> Your objective:
Where the records below show a line containing "X40640000Y-38675000D01*", start copying; end with the line containing "X50800000Y-55245000D03*", and copy it too.

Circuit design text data
☆ ☆ ☆ ☆ ☆ ☆ ☆

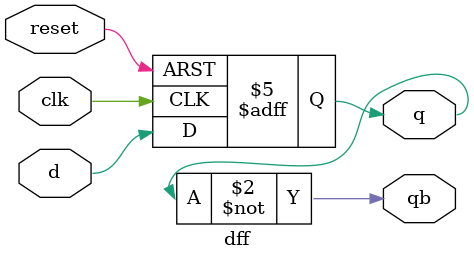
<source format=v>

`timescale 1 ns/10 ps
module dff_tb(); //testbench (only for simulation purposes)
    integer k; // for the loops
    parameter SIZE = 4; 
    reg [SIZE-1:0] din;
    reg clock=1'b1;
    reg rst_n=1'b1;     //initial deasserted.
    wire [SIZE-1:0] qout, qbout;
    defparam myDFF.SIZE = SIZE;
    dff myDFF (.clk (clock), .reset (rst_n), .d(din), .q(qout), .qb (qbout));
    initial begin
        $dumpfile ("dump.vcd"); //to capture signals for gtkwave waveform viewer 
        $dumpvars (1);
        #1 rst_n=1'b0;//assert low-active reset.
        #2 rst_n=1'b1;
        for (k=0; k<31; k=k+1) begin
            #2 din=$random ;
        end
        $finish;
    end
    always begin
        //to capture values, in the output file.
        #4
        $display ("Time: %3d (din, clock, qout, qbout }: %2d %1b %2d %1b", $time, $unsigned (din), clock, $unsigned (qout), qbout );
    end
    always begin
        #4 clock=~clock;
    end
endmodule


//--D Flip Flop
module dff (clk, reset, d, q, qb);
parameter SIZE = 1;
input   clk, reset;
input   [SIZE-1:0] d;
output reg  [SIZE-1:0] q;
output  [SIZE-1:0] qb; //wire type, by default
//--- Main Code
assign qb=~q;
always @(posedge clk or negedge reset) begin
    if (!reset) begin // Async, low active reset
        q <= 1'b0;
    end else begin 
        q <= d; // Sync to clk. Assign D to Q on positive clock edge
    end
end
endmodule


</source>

☆ ☆ ☆ ☆ ☆ ☆ ☆

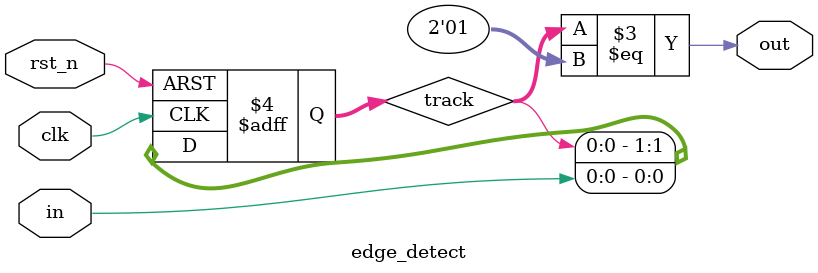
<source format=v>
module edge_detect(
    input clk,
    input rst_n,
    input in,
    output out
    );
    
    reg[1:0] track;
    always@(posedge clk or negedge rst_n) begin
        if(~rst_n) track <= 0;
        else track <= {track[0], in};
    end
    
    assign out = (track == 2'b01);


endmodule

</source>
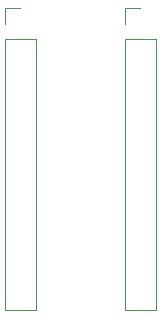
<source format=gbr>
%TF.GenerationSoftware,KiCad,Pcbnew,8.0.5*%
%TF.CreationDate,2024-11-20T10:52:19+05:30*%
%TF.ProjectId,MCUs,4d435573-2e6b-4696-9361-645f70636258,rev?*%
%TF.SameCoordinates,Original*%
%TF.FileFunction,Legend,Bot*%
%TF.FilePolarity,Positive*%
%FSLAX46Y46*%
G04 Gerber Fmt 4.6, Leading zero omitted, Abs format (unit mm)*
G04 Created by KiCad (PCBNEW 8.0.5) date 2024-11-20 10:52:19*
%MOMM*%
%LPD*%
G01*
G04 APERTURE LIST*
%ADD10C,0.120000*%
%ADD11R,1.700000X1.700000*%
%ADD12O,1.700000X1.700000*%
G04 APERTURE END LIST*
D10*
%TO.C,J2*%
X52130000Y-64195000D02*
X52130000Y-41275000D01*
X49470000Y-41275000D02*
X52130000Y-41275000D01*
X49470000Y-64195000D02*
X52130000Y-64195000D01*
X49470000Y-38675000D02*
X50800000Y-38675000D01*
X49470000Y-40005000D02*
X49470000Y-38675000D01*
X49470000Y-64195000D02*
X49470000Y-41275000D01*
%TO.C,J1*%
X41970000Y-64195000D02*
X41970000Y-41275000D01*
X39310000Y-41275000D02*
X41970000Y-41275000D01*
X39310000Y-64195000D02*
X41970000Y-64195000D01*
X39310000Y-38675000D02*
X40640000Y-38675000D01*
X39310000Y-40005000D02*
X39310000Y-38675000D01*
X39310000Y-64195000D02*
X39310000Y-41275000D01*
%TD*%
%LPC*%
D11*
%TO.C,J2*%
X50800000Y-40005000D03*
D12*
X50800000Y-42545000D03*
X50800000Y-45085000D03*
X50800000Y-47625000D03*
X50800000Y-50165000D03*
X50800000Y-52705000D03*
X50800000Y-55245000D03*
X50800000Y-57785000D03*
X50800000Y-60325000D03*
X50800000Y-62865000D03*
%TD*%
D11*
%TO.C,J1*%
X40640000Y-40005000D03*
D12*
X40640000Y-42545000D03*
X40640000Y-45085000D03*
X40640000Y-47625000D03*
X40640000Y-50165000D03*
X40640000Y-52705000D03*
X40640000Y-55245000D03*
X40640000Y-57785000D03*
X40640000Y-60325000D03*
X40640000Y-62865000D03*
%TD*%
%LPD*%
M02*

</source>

☆ ☆ ☆ ☆ ☆ ☆ ☆

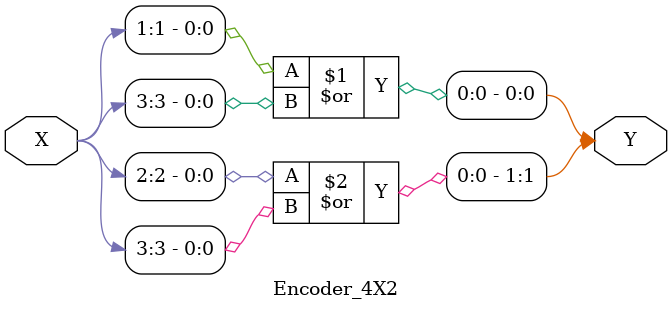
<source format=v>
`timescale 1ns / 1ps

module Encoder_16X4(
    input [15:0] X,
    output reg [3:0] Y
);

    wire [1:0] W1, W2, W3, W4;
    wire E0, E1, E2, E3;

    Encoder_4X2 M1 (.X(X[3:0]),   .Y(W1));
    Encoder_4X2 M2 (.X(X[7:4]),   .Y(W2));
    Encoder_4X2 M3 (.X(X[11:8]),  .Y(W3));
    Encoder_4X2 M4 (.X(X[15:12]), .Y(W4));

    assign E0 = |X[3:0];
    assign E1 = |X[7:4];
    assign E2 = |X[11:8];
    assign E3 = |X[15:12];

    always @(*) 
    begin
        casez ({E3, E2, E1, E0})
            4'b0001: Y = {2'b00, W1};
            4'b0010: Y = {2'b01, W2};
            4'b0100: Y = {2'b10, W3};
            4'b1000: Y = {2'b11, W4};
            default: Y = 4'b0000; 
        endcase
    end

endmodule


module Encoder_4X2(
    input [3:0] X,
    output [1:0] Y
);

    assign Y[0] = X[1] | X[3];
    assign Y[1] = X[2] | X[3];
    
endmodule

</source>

☆ ☆ ☆ ☆ ☆ ☆ ☆

> Solution to this problem:
X40640000Y-38675000D01*
X39310000Y-40005000D02*
X39310000Y-38675000D01*
X39310000Y-64195000D02*
X39310000Y-41275000D01*
%TD*%
%LPC*%
D11*
%TO.C,J2*%
X50800000Y-40005000D03*
D12*
X50800000Y-42545000D03*
X50800000Y-45085000D03*
X50800000Y-47625000D03*
X50800000Y-50165000D03*
X50800000Y-52705000D03*
X50800000Y-55245000D03*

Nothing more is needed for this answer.